- TASK OBJECTIVE: What you return should be the exact lines from the one with "386 252 8703" to the end of the records below, both included, and no pictures.

- Source records:

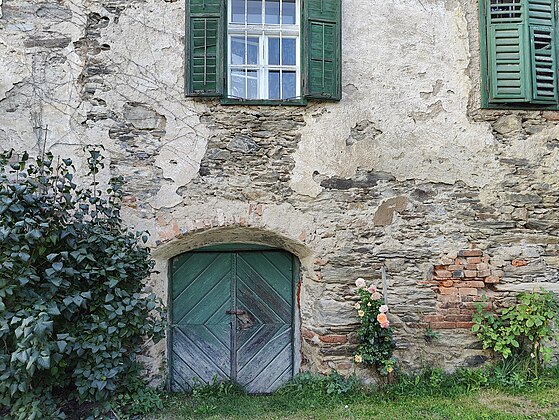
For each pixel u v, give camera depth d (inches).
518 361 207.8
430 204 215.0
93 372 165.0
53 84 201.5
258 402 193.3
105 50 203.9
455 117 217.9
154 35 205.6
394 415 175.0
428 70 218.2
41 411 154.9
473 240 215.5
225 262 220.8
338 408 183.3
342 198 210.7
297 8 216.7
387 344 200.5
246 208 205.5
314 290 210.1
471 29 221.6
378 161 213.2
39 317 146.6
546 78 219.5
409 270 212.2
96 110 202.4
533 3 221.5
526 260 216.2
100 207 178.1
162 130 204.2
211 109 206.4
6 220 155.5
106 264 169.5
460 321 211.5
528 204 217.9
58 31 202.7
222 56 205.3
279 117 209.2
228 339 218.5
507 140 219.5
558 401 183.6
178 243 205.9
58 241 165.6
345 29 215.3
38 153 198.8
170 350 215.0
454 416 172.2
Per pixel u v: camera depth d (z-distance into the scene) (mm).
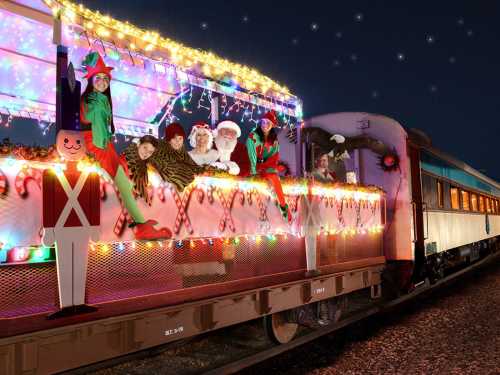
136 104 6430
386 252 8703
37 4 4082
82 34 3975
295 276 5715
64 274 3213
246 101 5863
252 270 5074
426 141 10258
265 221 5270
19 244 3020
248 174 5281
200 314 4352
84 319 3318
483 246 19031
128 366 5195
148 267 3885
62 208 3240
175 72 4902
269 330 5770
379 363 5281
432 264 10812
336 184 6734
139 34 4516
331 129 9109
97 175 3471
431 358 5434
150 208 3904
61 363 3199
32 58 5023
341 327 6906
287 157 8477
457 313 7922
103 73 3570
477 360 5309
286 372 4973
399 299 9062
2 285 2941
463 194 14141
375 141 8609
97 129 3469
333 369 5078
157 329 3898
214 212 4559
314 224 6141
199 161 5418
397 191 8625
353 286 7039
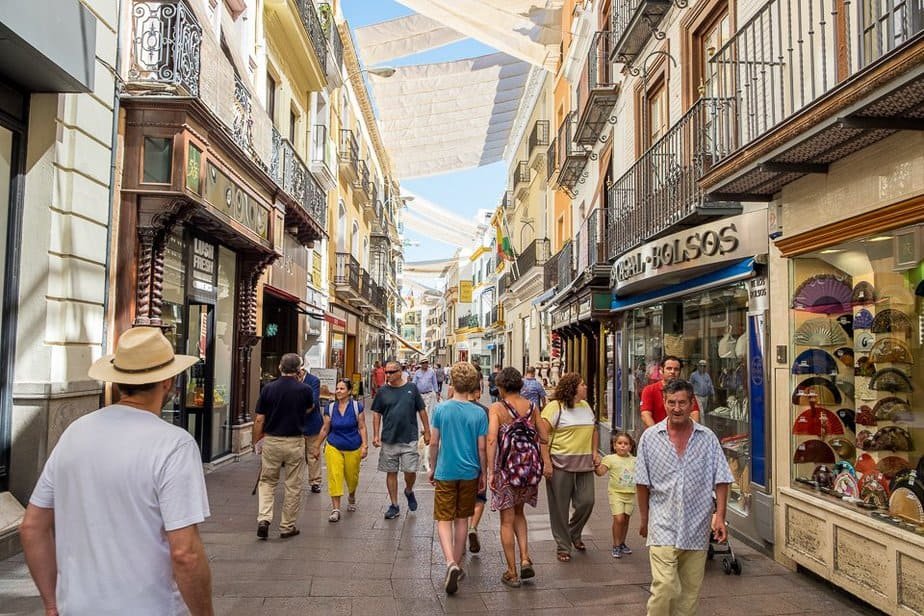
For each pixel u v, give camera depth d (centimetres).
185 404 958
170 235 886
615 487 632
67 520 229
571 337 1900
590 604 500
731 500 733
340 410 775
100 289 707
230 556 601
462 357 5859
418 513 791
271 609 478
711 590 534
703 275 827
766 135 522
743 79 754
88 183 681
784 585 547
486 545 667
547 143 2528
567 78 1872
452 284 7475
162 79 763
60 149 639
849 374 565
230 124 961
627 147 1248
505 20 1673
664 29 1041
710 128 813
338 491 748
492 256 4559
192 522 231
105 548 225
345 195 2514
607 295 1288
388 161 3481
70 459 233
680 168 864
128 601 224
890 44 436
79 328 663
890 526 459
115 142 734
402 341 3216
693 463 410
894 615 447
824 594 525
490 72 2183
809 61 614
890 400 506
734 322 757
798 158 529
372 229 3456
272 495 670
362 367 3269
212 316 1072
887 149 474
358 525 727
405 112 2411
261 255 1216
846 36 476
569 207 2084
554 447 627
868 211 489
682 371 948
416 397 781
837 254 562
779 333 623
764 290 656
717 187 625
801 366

- FINAL ANSWER:
386 252 8703
37 4 4082
82 34 3975
295 276 5715
64 274 3213
246 101 5863
252 270 5074
426 141 10258
265 221 5270
19 244 3020
248 174 5281
200 314 4352
84 319 3318
483 246 19031
128 366 5195
148 267 3885
62 208 3240
175 72 4902
269 330 5770
379 363 5281
432 264 10812
336 184 6734
139 34 4516
331 129 9109
97 175 3471
431 358 5434
150 208 3904
61 363 3199
32 58 5023
341 327 6906
287 157 8477
457 313 7922
103 73 3570
477 360 5309
286 372 4973
399 299 9062
2 285 2941
463 194 14141
375 141 8609
97 129 3469
333 369 5078
157 329 3898
214 212 4559
314 224 6141
199 161 5418
397 191 8625
353 286 7039
For each pixel u v, give camera depth d (centimetres).
185 404 958
170 235 886
615 487 632
67 520 229
571 337 1900
590 604 500
731 500 733
340 410 775
100 289 707
230 556 601
462 357 5859
418 513 791
271 609 478
711 590 534
703 275 827
766 135 522
743 79 754
88 183 681
784 585 547
486 545 667
547 143 2528
567 78 1872
452 284 7475
162 79 763
60 149 639
849 374 565
230 124 961
627 147 1248
505 20 1673
664 29 1041
710 128 813
338 491 748
492 256 4559
192 522 231
105 548 225
345 195 2514
607 295 1288
388 161 3481
70 459 233
680 168 864
128 601 224
890 44 436
79 328 663
890 526 459
115 142 734
402 341 3216
693 463 410
894 615 447
824 594 525
490 72 2183
809 61 614
890 400 506
734 322 757
798 158 529
372 229 3456
272 495 670
362 367 3269
212 316 1072
887 149 474
358 525 727
405 112 2411
261 255 1216
846 36 476
569 207 2084
554 447 627
868 211 489
682 371 948
416 397 781
837 254 562
779 333 623
764 290 656
717 187 625
801 366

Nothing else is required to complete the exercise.